The Pakistani military and ISI never relented on that policy. Defying US pressure during the two-decade-long US intervention in Afghanistan, they maintained their patronage of the Taliban and their affiliates, including the Haqqani network. Since the Taliban’s resumption of power, Pakistan has extensively aided their de facto government in administrative, logistic, technical and security terms. It has also lobbied the international community in support of engaging the Taliban’s authorities.
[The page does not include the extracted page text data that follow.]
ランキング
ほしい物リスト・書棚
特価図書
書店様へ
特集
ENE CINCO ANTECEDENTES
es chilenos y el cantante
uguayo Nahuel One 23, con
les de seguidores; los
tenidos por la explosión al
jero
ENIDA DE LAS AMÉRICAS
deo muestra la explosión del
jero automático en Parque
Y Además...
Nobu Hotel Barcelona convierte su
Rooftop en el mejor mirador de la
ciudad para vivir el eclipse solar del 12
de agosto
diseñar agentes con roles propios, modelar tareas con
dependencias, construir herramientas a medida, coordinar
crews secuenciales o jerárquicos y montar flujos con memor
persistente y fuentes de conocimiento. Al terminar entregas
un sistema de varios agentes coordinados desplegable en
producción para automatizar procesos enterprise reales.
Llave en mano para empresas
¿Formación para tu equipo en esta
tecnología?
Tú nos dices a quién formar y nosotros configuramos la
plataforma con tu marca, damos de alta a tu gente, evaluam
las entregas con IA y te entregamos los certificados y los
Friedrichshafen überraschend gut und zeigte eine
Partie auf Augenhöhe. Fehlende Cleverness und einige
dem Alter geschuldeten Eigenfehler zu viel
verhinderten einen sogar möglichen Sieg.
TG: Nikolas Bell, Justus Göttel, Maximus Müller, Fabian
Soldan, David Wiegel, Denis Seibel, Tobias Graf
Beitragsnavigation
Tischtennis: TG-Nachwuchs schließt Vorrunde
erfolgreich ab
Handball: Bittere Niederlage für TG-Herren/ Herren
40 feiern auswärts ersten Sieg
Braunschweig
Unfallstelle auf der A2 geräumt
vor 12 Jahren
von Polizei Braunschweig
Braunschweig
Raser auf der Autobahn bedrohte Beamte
Islamabad seems to have wanted to reap rewards from having the Taliban in power in pursuit of three main objectives. The first is to benefit from the natural resources of the country and economically integrate it into Pakistan. It has already started importing tonnes of quality Afghan coal well below world prices, with more exploitative projects underway. The second is to facilitate the relocation of TTP fighters from Pakistan into Afghanistan and thereby remove an insurgent force that has troubled the very politically, financially and economically fragile Pakistan for so long. The third objective is to end once and for all the long-running Afghanistan–Pakistan border dispute. In the past, several Afghan governments called for the creation of an allied independent Pashtunistan entity out of the restless Pakhtunkhwa province and part of Baluchistan province, which would also enable landlocked Afghanistan to gain direct access to international waters.

Pakistan’s approach is extremely risky, and it could backfire. Greater integration between 40 million Pakistani Pashtuns and their close to 20 million Afghan kindred carries the potential of generating more space for extremist groups and fuelling ethnic-based Pashtun nationalism to cause more trouble for Pakistan. But this is a risk that Pakistani authorities appear to have viewed as manageable.

Given the UN warnings and the policies pursued by the Taliban and their Pakistani patrons, it is imperative that other regional actors, the Muslim domain and world powers wake up to the fact that Afghanistan has once again become a hotbed for extremism. Failure to act will increase not just the suffering of the Afghan people, but also the threat to regional and global security.